KWSO News for Tue., Jun. 21, 2022

In Warm Springs, the Pi-Ume-Sha Powwow will not take place this year, but the Pi-Ume-Sha Health fair is taking place tomorrow starting at 9am at the Community Center as well as an Equine Therapy session at Elmer Quinn Park. They will have the Veteran’s Parade this Saturday starting at 11am to commemorate the 50th Anniversary of the Vietnam War and to honor all veterans. Yesterday The Warm Springs Tribal Council by motion took action to recognize Friday June 24, 2022 as a holiday in observance of the Treaty of 1855 for all Tribal employees. Employees will receive admin leave for compensation for this day. All essential employees will continue with their regular work schedules.

In Warm Springs the COVID-19 report shows that June 7th samples from the WS Agency lagoon show a strong concentration of COVID in the lagoon sample. There was no sample from Sunnyside. Health officials still recommend to take safety precautions while out in public spaces. Wear masks in heavily populated areas and continue to sanitize frequently. You can get home test kits at Emergency management during the week during normal business hours and at fire and safety after hours and on the weekends. If you do test positive they ask that you report a positive test to the Health & Wellness Center.

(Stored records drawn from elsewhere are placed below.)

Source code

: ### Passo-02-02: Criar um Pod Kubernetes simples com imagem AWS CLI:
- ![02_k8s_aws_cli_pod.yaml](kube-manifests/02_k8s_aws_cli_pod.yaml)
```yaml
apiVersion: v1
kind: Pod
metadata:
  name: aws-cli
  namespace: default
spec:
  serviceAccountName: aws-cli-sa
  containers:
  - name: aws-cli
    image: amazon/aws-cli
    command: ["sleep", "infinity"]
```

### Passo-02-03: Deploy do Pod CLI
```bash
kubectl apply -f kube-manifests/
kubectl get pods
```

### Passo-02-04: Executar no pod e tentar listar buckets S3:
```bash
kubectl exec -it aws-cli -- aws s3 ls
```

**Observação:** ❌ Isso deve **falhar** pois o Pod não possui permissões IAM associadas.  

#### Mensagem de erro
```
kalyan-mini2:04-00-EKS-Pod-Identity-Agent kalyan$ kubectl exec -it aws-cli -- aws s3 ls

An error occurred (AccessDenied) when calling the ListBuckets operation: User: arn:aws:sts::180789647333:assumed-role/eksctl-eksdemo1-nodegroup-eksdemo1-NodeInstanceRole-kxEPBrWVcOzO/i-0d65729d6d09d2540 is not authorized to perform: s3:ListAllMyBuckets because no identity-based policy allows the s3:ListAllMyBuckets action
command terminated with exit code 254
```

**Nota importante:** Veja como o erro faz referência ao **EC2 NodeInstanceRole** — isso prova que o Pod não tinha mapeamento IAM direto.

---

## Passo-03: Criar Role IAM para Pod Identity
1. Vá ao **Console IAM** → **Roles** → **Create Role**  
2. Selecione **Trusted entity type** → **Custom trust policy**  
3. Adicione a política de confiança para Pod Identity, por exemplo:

Starting July 1st, minimum wage workers in Oregon will see an increase in pay. KLCC’s Chris Lehman reports: “In 2016, Oregon lawmakers created a three-tiered minimum wage. That means while many of Oregon’s minimum wage workers will see a new rate of $13.50 an hour, employees in the Portland area will get an increase to $14.75. Those are both increases of 75 cents per hour. Meanwhile, the minimum wage in rural parts of the state will jump by 50 cents to $12.50 an hour.  This is the seventh and final increase that was written into the 2016 law. Next year, minimum wage increases will once again be indexed to inflation, though urban and rural areas will still have different rates. The Oregon Employment Department says roughly five percent of Oregon’s hourly workers earn the minimum wage. Oregon’s rate remains among the highest in the nation. I’m Chris Lehman reporting.” In Warm Springs the Tribes observe the federal minimum wage however there is effort being made to increase that amount for workers.  Yesterday – Tribal Council’s agenda included a presentation about a revised Salary Administration Chart.

The Klamath Basin has been plagued by drought and a lack of water for years. As OPB reports, Last year the region faced one of the worst droughts on record and this year Gov. Kate Brown declared a drought emergency in Klamath County for the third year in a row. The Yurok Tribe in Northern California reported that salmon numbers are faring better this year over last years numbers. The Klamath Tribes say federal agencies are not doing enough to protect endangered fish, and therefore have sued the federal government over the C’waam and Koptu, also known as the Lost River and short nose suckers. These fish are considered important subsistence and heritage fish for the tribes. Some Southern Oregon ranchers and farmers have been contemplating their future as a lack of water continues to plague the region.